Agnes could hardly help laughing at the man’s bad grammar: and she looked at her mother, but, to her great surprise, instead of Mrs. Merton seeming inclined to ridicule the man, she entered into conversation with him, and asked him a great many questions about shooting. The man, thus encouraged, showed them the piece of leather, called the bracer, which is strapped on the left arm to prevent the wrist from being hurt by the rebound of the bow-string when the arrow is let off; and he told them that a young lady, who had attempted to shoot without a bracer, had had her arm so much injured as to be obliged to have it dressed by a surgeon. “But she wouldn’t listen to nobody,” continued the man; “and she would have her own way, and that was the end of it. She was sorry enough, I warrant her, when she saw the blood running down, and felt the smart; but it was too late then.”

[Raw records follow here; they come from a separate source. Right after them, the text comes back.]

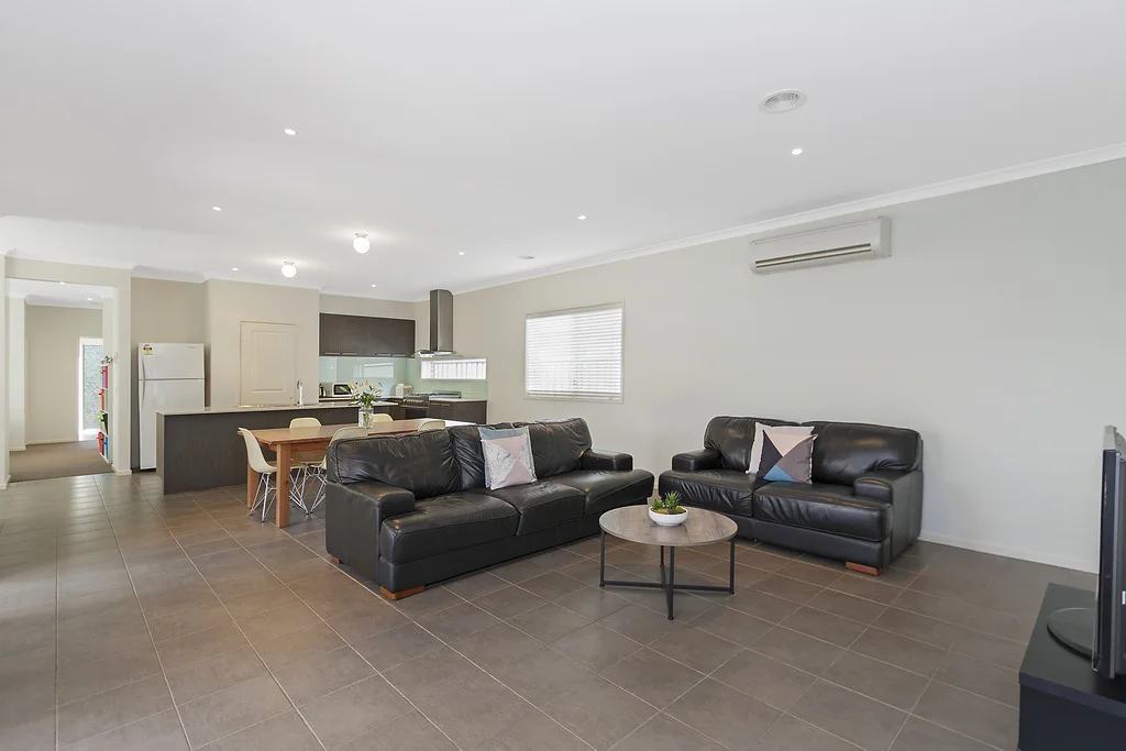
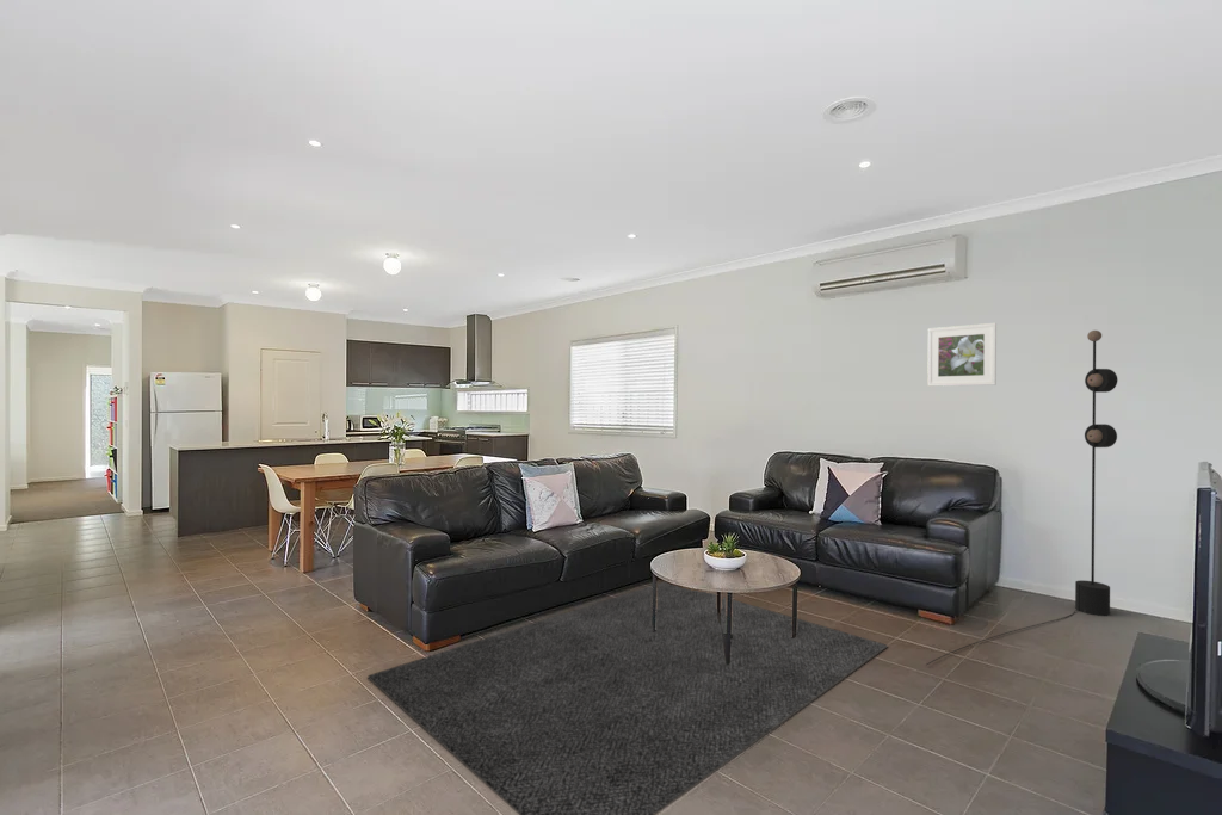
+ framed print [926,322,998,388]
+ floor lamp [926,329,1119,666]
+ rug [366,581,888,815]
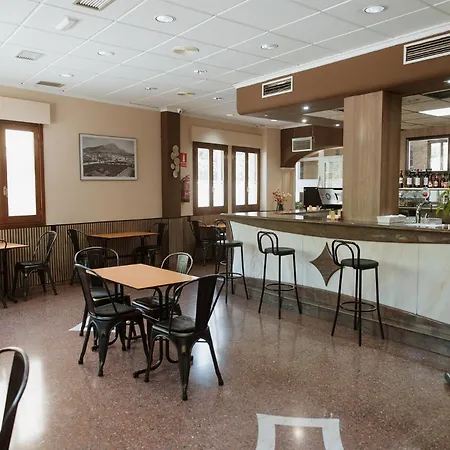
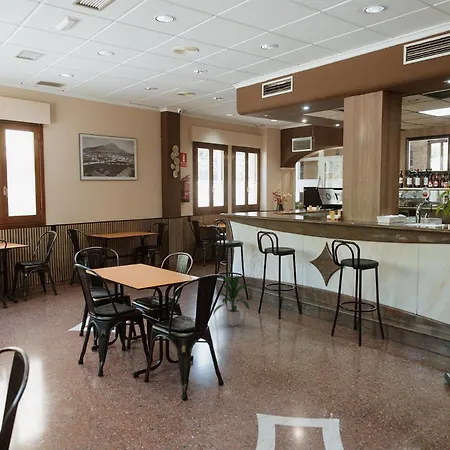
+ indoor plant [212,273,252,327]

Mrs. Merton and Agnes looked at each other again, but this time it was with a perfect community of feeling. The man then showed them a shooting glove, to save the fingers from being hurt when the archer pulls the string; and, reaching down the bow, he taught Agnes how it should be held.

“I believe the best bows are made of yew,” said Mrs. Merton.

“Yes,” said the man; “though there’s nothing that is seldomer seen than a yew bow among the gentry that comes down from London. All the bows that they bring with them are some queer kind of fancy wood or other. I don’t trouble my head with the names of them, for my part; but I know a good yew bow will beat them all hollow at any time.”

He then showed them the shaft, or arrow, which was a slender piece of wood, headed with iron and trimmed with feathers. The best arrows, he told them, were made of ash, as that wood was light, and tough at the same time. Agnes was very anxious to stay and see the archers begin to shoot, but her mother was afraid that Mr. Merton would be quite tired of waiting for them; and they therefore left the castle, without visiting the terraces, which are usually shown to strangers, on account both of their own beauty, and the fine views that they command.

As they walked back to the village Mrs. Merton observed to Agnes how much they should have lost, if they had not entered into conversation with the man who was setting up the target. “He spoke bad grammar,” said she, “because he had not had the same advantages of education that you have had; but you see, in all that he had an opportunity of learning, he was very intelligent, and that he actually knew a great many things that we did not know, and that we were very glad to learn.”

By this time they arrived at the Bugle Inn, where they found the kind hostess had lighted a fire for Mr. Merton as he felt chilly, and had wheeled the sofa round to it, so as to make him as comfortable as possible. Agnes, who had felt some contempt at the humble appearance of the little Inn, when they first entered it, was quite ashamed of having done so; and felt that she had committed another fault of the same kind as that which her mother had just reproved at the castle. Nothing, however, was said on the subject, and as soon as the carriage was ready the whole party entered it, and proceeded on their journey.